Analysis of State and Federal Spending on Infrastructure

Infrastructure is all around us, it allows us to subsist. It’s easy to take for granted, too. Infrastructure is embedded in our lives: the roads we drive, the pipes that deliver us water, the airports we travel through. Turns out, the state of American infrastructure is in constant flux (sometimes dramatically so) and always a point of spirited debate. That debate becomes particularly interesting when infrastructure is compared state to state.

American Infrastructure Infographic

For this analysis, we defined infrastructure as the physical and organizational structures that support the operation of a society. That definition is fundamentally and necessarily broad because the infrastructure has a wide footprint. As of 2013, 14.5 million workers—11 percent of the U.S. workforce—called themselves employees of infrastructure.

On the one hand, that’s a lot of people. On the other, it’s small—considering how much help our infrastructure actually needs. Take our surface transportation systems, for example. As of 2015, deficiencies in American transportation infrastructure cost households and businesses nearly $147 billion a year. And $36 billion of that comprises—no surprise—travel delays. According to U.S. Transportation Secretary Anthony Foxx, each year Americans spend a combined 600,000 years stuck in traffic. Talk about road rage.

Is there anything to be done? Well, generally, when a state invests a lot of money in its infrastructure, the federal government does too. And more money for infrastructure, logically, leads to improvements.

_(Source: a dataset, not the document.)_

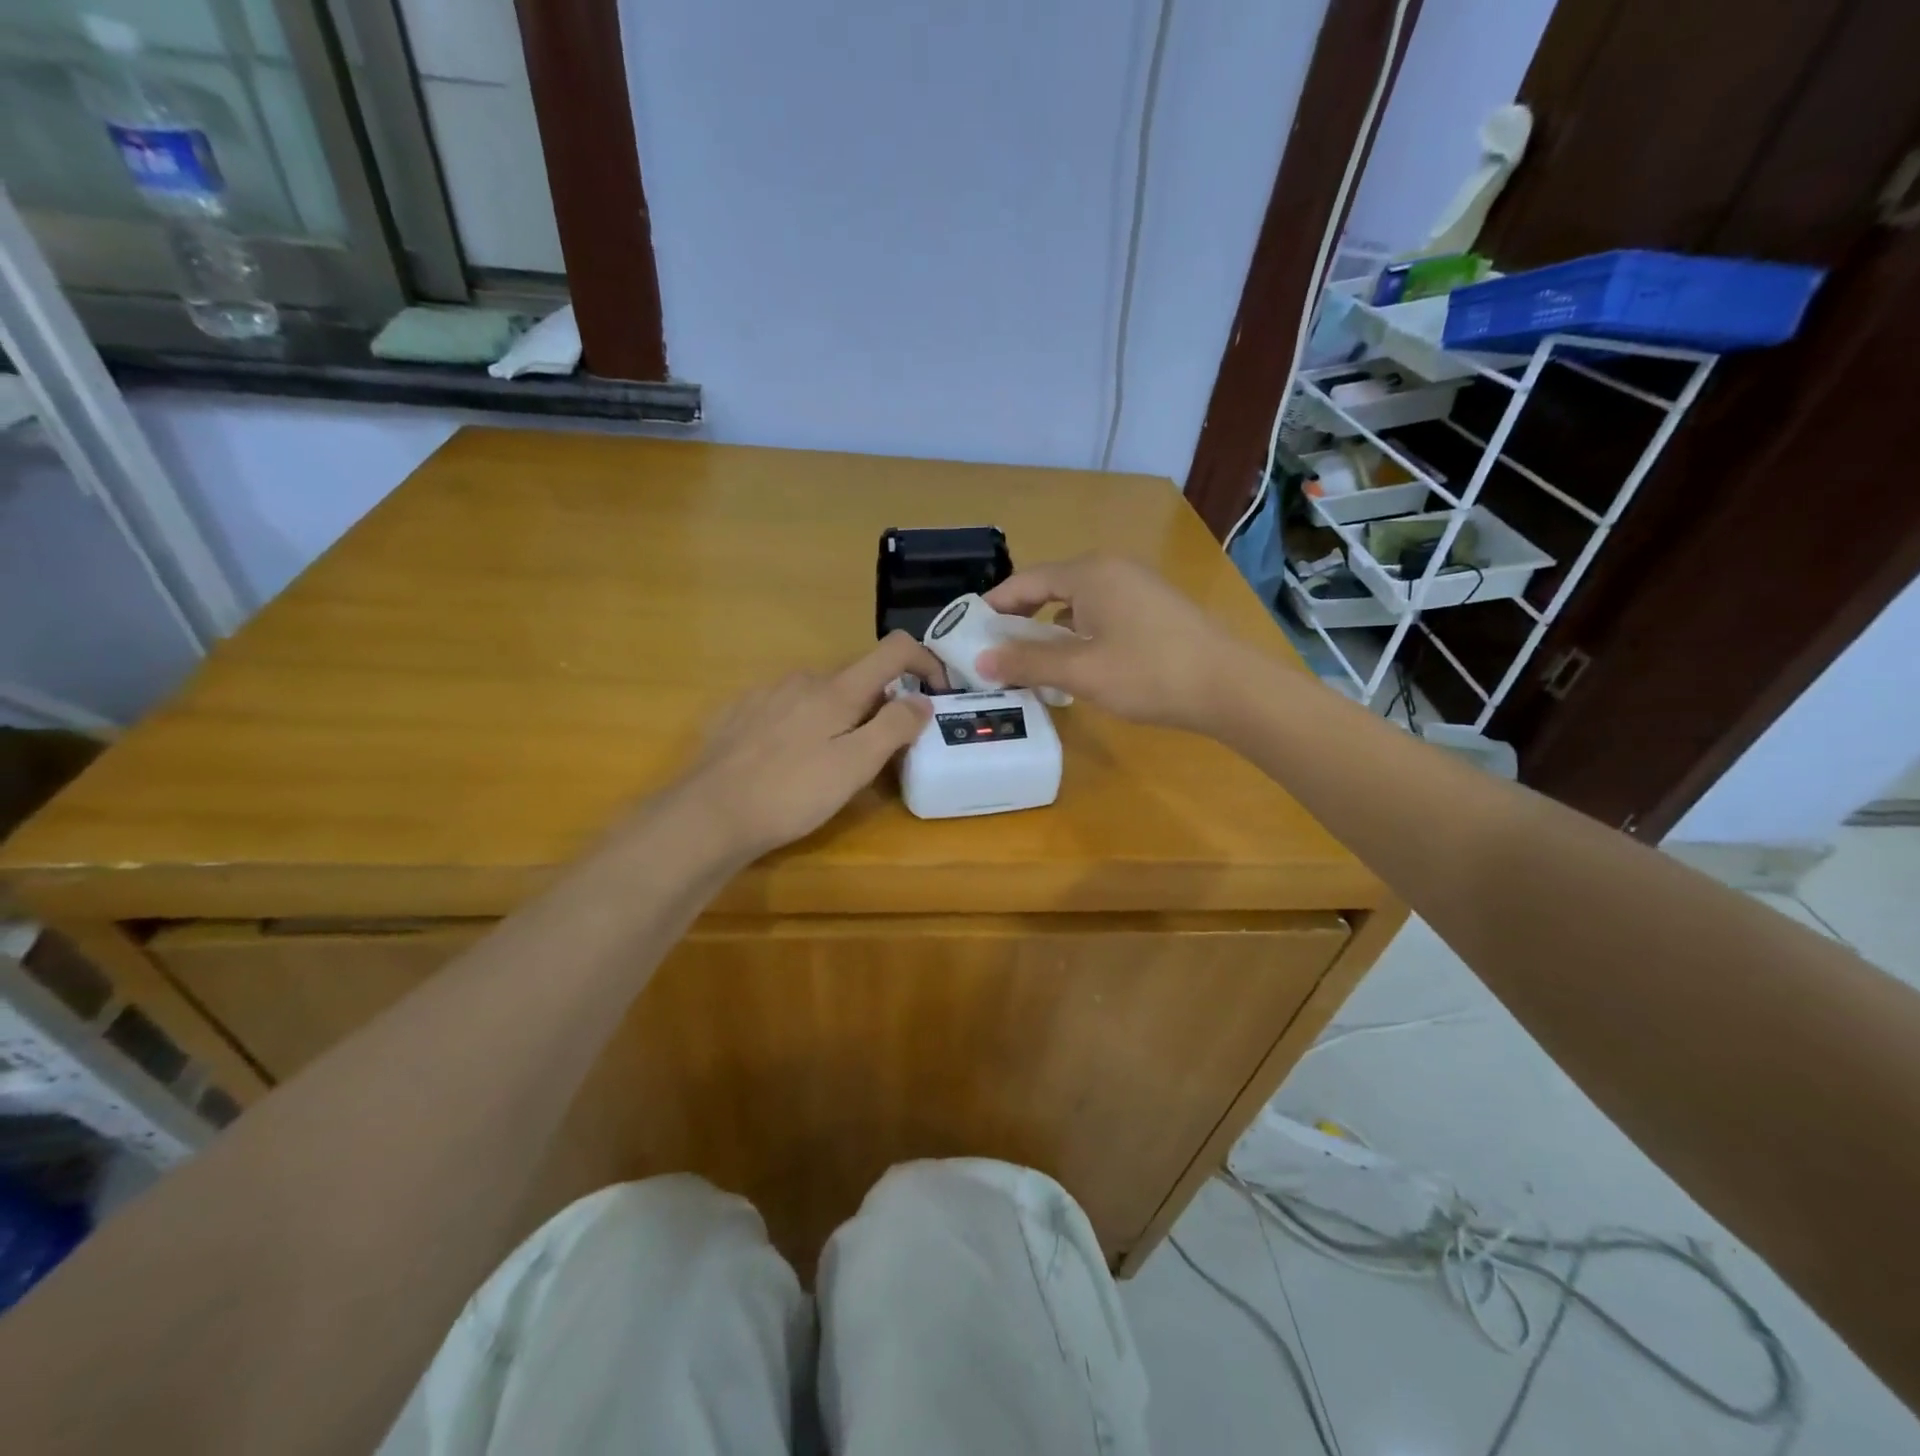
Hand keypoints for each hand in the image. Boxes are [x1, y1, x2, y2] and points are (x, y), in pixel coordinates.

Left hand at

The states that invest the most in infrastructure include Texas, Florida, Ohio, Illinois, California, and New York. Still, likely due to their population size, cities in these states—Chicago, New York, Miami, San Francisco, and LA—remain some of the most congested in the country.

The states that spend the least? Hawaii, New Hampshire, Maine, Vermont, Delaware, Wyoming, North Dakota, and Rhode Island are all at the bottom of the spending spectrum. And yet, in terms of traffic, only Hawaii—with Honolulu—finds itself a victim of truly heinous traffic congestion.

So what about when states are ranked differently—say, by infrastructure spending per capita, to reflect fluctuations in population? We calculated infrastructure spending per capita—from the states themselves, and from the federal government—and tracked the results. States like Texas, Utah, Ohio, and California spend a lot on infrastructure themselves but do not receive commensurate funding from the federal government.

Conversely, states like Georgia, Missouri, New Jersey, and Rhode Island have the opposite problem: They receive, relative to other states, plenty of federal infrastructure funding, but do not dole out state funding for infrastructure to the same degree.

With many states struggling with funding discrepancies, the future of infrastructure may be faulty. According to experts, if the current infrastructure investment gap—what is invested vs. what needs to be invested—is not closed, the US economy will lose nearly $4 trillion in GDP by 2025.